Charter of 15 eco-responsible commitments

Our first official decision was to satisfy the requirements of the Charter of 15 eco-responsible commitments and to become a signatory. The Ministry of Sport approved our application and we have been officially committed and recognised since July 2023. Many other actions accompany the official specifications and are specific to our values and our fishing activity. Below are the first concrete actions, which will be completed as we prepare for the event.

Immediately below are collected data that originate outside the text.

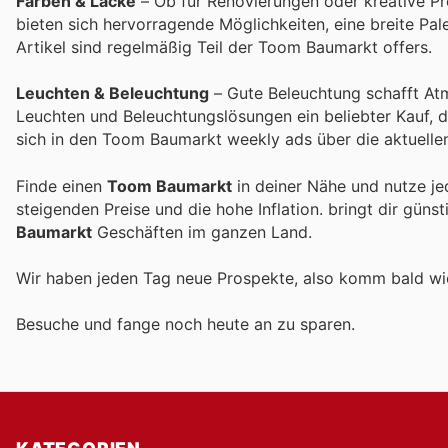
Farben & Lacke
– Ob für Renovierungen oder kreative Pr
bieten sich hervorragende Möglichkeiten, eine breite Pa
Artikel sind regelmäßig Teil der Toom Baumarkt offers.
Leuchten & Beleuchtung
– Gute Beleuchtung schafft At
Leuchten und Beleuchtungslösungen ein beliebter Kauf, d
sich in den Toom Baumarkt weekly ads über die aktuell
Finde einen
Toom Baumarkt
in deiner Nähe und nutze je
steigenden Preise und die hohe Inflation.
bringt dir güns
Baumarkt
Geschäften im ganzen Land.
Wir haben jeden Tag neue Prospekte, also komm bald w
Besuche
und fange noch heute an zu sparen.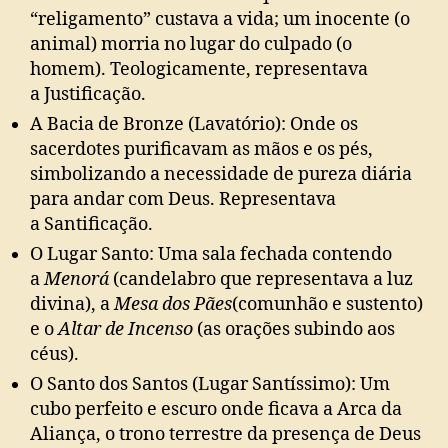
“religamento” custava a vida; um inocente (o
animal) morria no lugar do culpado (o
homem). Teologicamente, representava
a Justificação.
A Bacia de Bronze (Lavatório): Onde os
sacerdotes purificavam as mãos e os pés,
simbolizando a necessidade de pureza diária
para andar com Deus. Representava
a Santificação.
O Lugar Santo: Uma sala fechada contendo
a
Menorá
(candelabro que representava a luz
divina), a
Mesa dos Pães
(comunhão e sustento)
e o
Altar de Incenso
(as orações subindo aos
céus).
O Santo dos Santos (Lugar Santíssimo): Um
cubo perfeito e escuro onde ficava a Arca da
Aliança, o trono terrestre da presença de Deus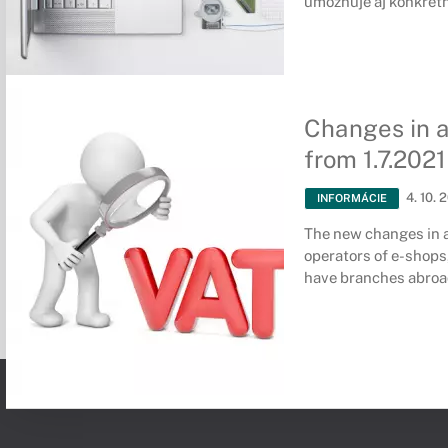
umožňuje aj konkrétn
Changes in a
from 1.7.2021
4. 10. 
INFORMÁCIE
The new changes in 
operators of e-shops
have branches abroad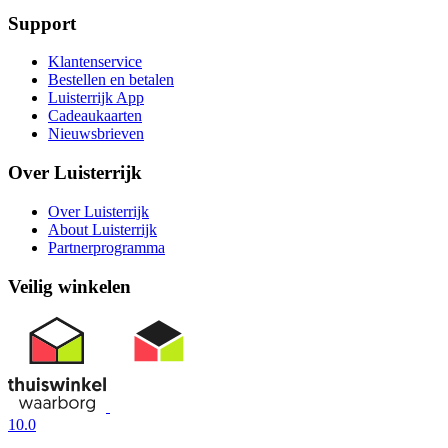
Support
Klantenservice
Bestellen en betalen
Luisterrijk App
Cadeaukaarten
Nieuwsbrieven
Over Luisterrijk
Over Luisterrijk
About Luisterrijk
Partnerprogramma
Veilig winkelen
10.0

Here are some of the eco-responsible measures we are putting in place for these world championships

  • Clean-up operations prior to the event. Involve and unite all anglers and river lovers. The rivers, lakes and banks need to be clean during the event, and remain so! It’s also a way of making as many people as possible aware of the macropollution that rivers suffer.
  • Put the official controllers (“referees”) to work: collecting bags and waste at the water’s edge during the heats.
  • Mandatory waste tippet collection for competitors.
  • Minimise the use of single-use goodies, over-packaging and plastic in our competitors’ packs.
  • Set up waste sorting bins and raise awareness about composting.
  • Promote and use soft and public transport as much as possible. In specific situations (access to steep competition sites), use low-carbon vehicles. For these specific cases, a dialogue has been set up with the managers of natural areas to establish optimal protocols.
  • Promoting local products and short supply chains. Promoting the skills and the quality of our valleys! Involvement of local organisations and social inclusion companies.
  • Keeping a precise fish capture journal.
  • Provide as much information as possible to fishing managers and scientists about the fish caught and other observations made.
  • As a reminder, all fish must be released alive during the event, failing which the competitor will be penalised.
  • Disinfection of waders and shoes at the end of the round to limit the spread of aquatic diseases.
  • Whether on the banks of lakes or in rivers, the competitors are spread out over large sections, which limits the impact of trampling on the ecosystem. The timing of the competition, away from the salmonid spawning period, also limits the impact on juveniles and spawning grounds.
  • Raise awareness of the challenges of sustainable development and environmental protection through all the partners present at the relay villages (stands, events, conferences) and on our networks.
  • Because sustainable development is built on its “ecological” and “social” pillars, we want to promote fishing for all and nature integration through our sport. Activities dedicated to young people and schoolchildren, as well as women’s fishing in our relay villages.